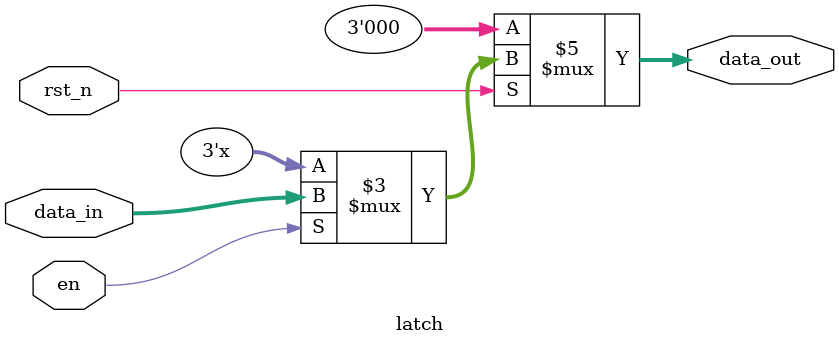
<source format=v>
module latch(en,data_in,data_out,rst_n);
  input en;
  input rst_n;
  input[2:0] data_in;
  output reg[2:0] data_out;
always@(*)
begin
  if(~rst_n)
    data_out=3'b000;
  else
    data_out=en?data_in:data_out;
	end
endmodule
  
  
 
</source>
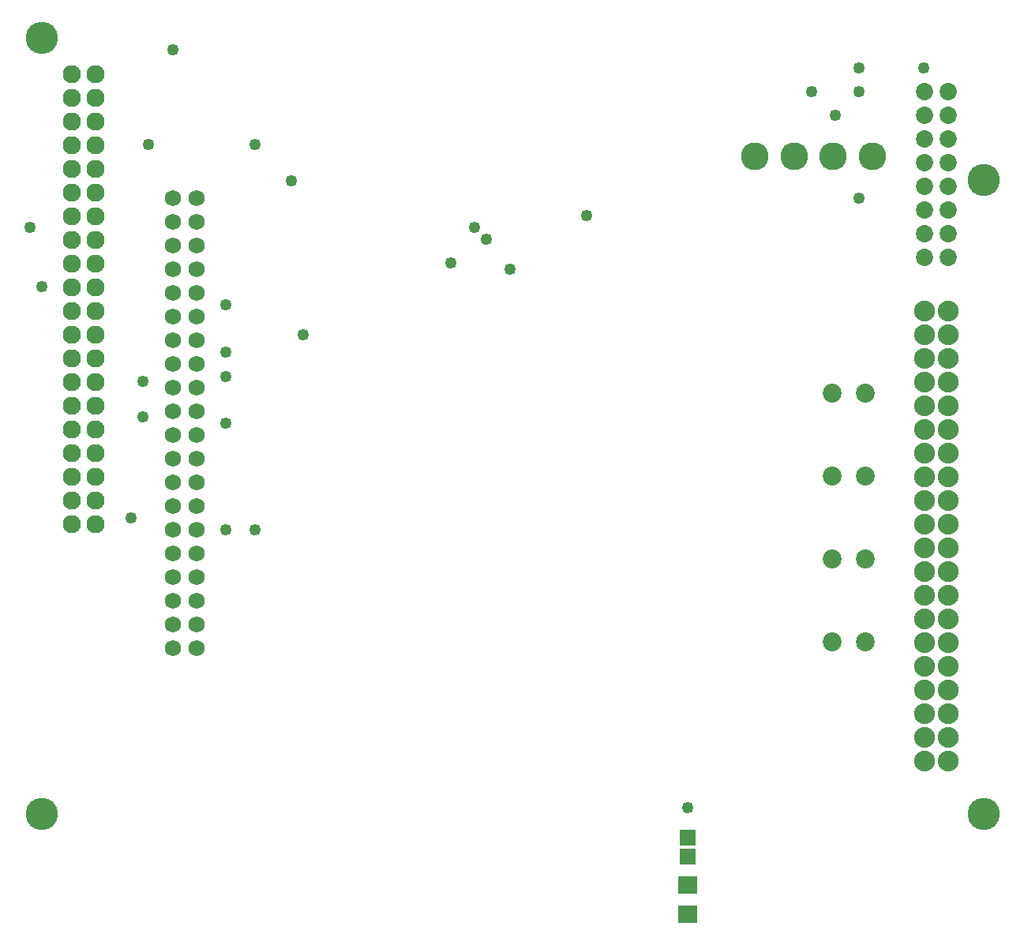
<source format=gts>
G04 MADE WITH FRITZING*
G04 WWW.FRITZING.ORG*
G04 DOUBLE SIDED*
G04 HOLES PLATED*
G04 CONTOUR ON CENTER OF CONTOUR VECTOR*
%ASAXBY*%
%FSLAX23Y23*%
%MOIN*%
%OFA0B0*%
%SFA1.0B1.0*%
%ADD10C,0.068000*%
%ADD11C,0.068028*%
%ADD12C,0.049370*%
%ADD13C,0.117087*%
%ADD14C,0.135984*%
%ADD15C,0.072992*%
%ADD16C,0.076929*%
%ADD17C,0.088000*%
%ADD18C,0.079685*%
%ADD19R,0.084803X0.072992*%
%ADD20R,0.069055X0.065118*%
%LNMASK1*%
G90*
G70*
G54D10*
X826Y3109D03*
X826Y3009D03*
X826Y2909D03*
X826Y2809D03*
G54D11*
X826Y2709D03*
G54D10*
X826Y2609D03*
X826Y2509D03*
X826Y2409D03*
X826Y2309D03*
G54D11*
X826Y2209D03*
G54D10*
X826Y2109D03*
G54D11*
X826Y2009D03*
G54D10*
X826Y1909D03*
X826Y1809D03*
X826Y1709D03*
X826Y1609D03*
G54D11*
X826Y1509D03*
G54D10*
X826Y1409D03*
X826Y1309D03*
X826Y1209D03*
X726Y1209D03*
X726Y1309D03*
X726Y1409D03*
G54D11*
X726Y1509D03*
G54D10*
X726Y1609D03*
X726Y1709D03*
X726Y1809D03*
X726Y1909D03*
G54D11*
X726Y2009D03*
G54D10*
X726Y2109D03*
G54D11*
X726Y2209D03*
G54D10*
X726Y2309D03*
X726Y2409D03*
X726Y2509D03*
X726Y2609D03*
G54D11*
X726Y2709D03*
G54D10*
X726Y2809D03*
X726Y2909D03*
X726Y3009D03*
X726Y3109D03*
X826Y3109D03*
X826Y3009D03*
X826Y2909D03*
X826Y2809D03*
G54D11*
X826Y2709D03*
G54D10*
X826Y2609D03*
X826Y2509D03*
X826Y2409D03*
X826Y2309D03*
G54D11*
X826Y2209D03*
G54D10*
X826Y2109D03*
G54D11*
X826Y2009D03*
G54D10*
X826Y1909D03*
X826Y1809D03*
X826Y1709D03*
X826Y1609D03*
G54D11*
X826Y1509D03*
G54D10*
X826Y1409D03*
X826Y1309D03*
X826Y1209D03*
X726Y1209D03*
X726Y1309D03*
X726Y1409D03*
G54D11*
X726Y1509D03*
G54D10*
X726Y1609D03*
X726Y1709D03*
X726Y1809D03*
X726Y1909D03*
G54D11*
X726Y2009D03*
G54D10*
X726Y2109D03*
G54D11*
X726Y2209D03*
G54D10*
X726Y2309D03*
X726Y2409D03*
X726Y2509D03*
X726Y2609D03*
G54D11*
X726Y2709D03*
G54D10*
X726Y2809D03*
X726Y2909D03*
X726Y3009D03*
X726Y3109D03*
G54D12*
X949Y2357D03*
X949Y2160D03*
X3623Y3109D03*
X1224Y3183D03*
X1998Y2984D03*
X2048Y2934D03*
X2472Y3035D03*
X2148Y2809D03*
X1898Y2834D03*
X1275Y2533D03*
X548Y1759D03*
X598Y2334D03*
X598Y2185D03*
X3897Y3660D03*
X724Y3735D03*
X3623Y3559D03*
X622Y3335D03*
X1072Y3335D03*
X1073Y1709D03*
X949Y1710D03*
X3422Y3558D03*
X948Y2459D03*
X948Y2659D03*
X3623Y3659D03*
X123Y2984D03*
X173Y2734D03*
X3523Y3459D03*
X2898Y534D03*
G54D13*
X3183Y3284D03*
X3348Y3284D03*
X3513Y3284D03*
X3679Y3284D03*
G54D14*
X4148Y509D03*
X173Y509D03*
X4148Y3184D03*
X173Y3784D03*
G54D15*
X3898Y3559D03*
X3898Y3459D03*
X3898Y3359D03*
X3898Y3259D03*
X3898Y3159D03*
X3898Y3059D03*
X3898Y2959D03*
X3898Y2859D03*
X3898Y3559D03*
X3898Y3459D03*
X3898Y3359D03*
X3898Y3259D03*
X3898Y3159D03*
X3898Y3059D03*
X3898Y2959D03*
X3898Y2859D03*
X3998Y2859D03*
X3998Y2959D03*
X3998Y3059D03*
X3998Y3159D03*
X3998Y3259D03*
X3998Y3359D03*
X3998Y3459D03*
X3998Y3559D03*
G54D16*
X298Y3633D03*
X298Y3533D03*
X298Y3433D03*
X298Y3333D03*
X298Y3233D03*
X298Y3133D03*
X298Y3033D03*
X298Y2933D03*
X298Y2833D03*
X298Y2733D03*
X298Y2633D03*
X298Y2533D03*
X298Y2433D03*
X298Y2333D03*
X298Y2233D03*
X298Y2133D03*
X298Y2033D03*
X298Y1933D03*
X298Y1833D03*
X298Y1733D03*
X298Y3633D03*
X298Y3533D03*
X298Y3433D03*
X298Y3333D03*
X298Y3233D03*
X298Y3133D03*
X298Y3033D03*
X298Y2933D03*
X298Y2833D03*
X298Y2733D03*
X298Y2633D03*
X298Y2533D03*
X298Y2433D03*
X298Y2333D03*
X298Y2233D03*
X298Y2133D03*
X298Y2033D03*
X298Y1933D03*
X298Y1833D03*
X298Y1733D03*
X398Y1733D03*
X398Y1833D03*
X398Y1933D03*
X398Y2033D03*
X398Y2133D03*
X398Y2233D03*
X398Y2333D03*
X398Y2433D03*
X398Y2533D03*
X398Y2633D03*
X398Y2733D03*
X398Y2833D03*
X398Y2933D03*
X398Y3033D03*
X398Y3133D03*
X398Y3233D03*
X398Y3333D03*
X398Y3433D03*
X398Y3533D03*
X398Y3633D03*
G54D17*
X3998Y733D03*
X3998Y833D03*
X3998Y933D03*
X3998Y1033D03*
X3998Y1133D03*
X3998Y1233D03*
X3998Y1333D03*
X3998Y1433D03*
X3998Y1533D03*
X3998Y1633D03*
X3998Y1733D03*
X3998Y1833D03*
X3998Y1933D03*
X3998Y2033D03*
X3998Y2133D03*
X3998Y2233D03*
X3998Y2333D03*
X3998Y2433D03*
X3998Y2533D03*
X3998Y2633D03*
X3998Y733D03*
X3998Y833D03*
X3998Y933D03*
X3998Y1033D03*
X3998Y1133D03*
X3998Y1233D03*
X3998Y1333D03*
X3998Y1433D03*
X3998Y1533D03*
X3998Y1633D03*
X3998Y1733D03*
X3998Y1833D03*
X3998Y1933D03*
X3998Y2033D03*
X3998Y2133D03*
X3998Y2233D03*
X3998Y2333D03*
X3998Y2433D03*
X3998Y2533D03*
X3998Y2633D03*
X3898Y2633D03*
X3898Y2533D03*
X3898Y2433D03*
X3898Y2333D03*
X3898Y2233D03*
X3898Y2133D03*
X3898Y2033D03*
X3898Y1933D03*
X3898Y1833D03*
X3898Y1733D03*
X3898Y1633D03*
X3898Y1533D03*
X3898Y1433D03*
X3898Y1333D03*
X3898Y1233D03*
X3898Y1133D03*
X3898Y1033D03*
X3898Y933D03*
X3898Y833D03*
X3898Y733D03*
G54D18*
X3510Y1584D03*
X3648Y1584D03*
X3510Y2284D03*
X3648Y2284D03*
X3510Y1234D03*
X3648Y1234D03*
X3510Y1934D03*
X3648Y1934D03*
G54D19*
X2898Y87D03*
X2898Y209D03*
G54D20*
X2898Y328D03*
X2898Y409D03*
G04 End of Mask1*
M02*
</source>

_TASK ITEM_: Where in the records above does the word "source" appear? Copy each line that holds it.

_ANSWER TO THIS EXERCISE_:
<source format=v>
</source>
<source format=gts>
</source>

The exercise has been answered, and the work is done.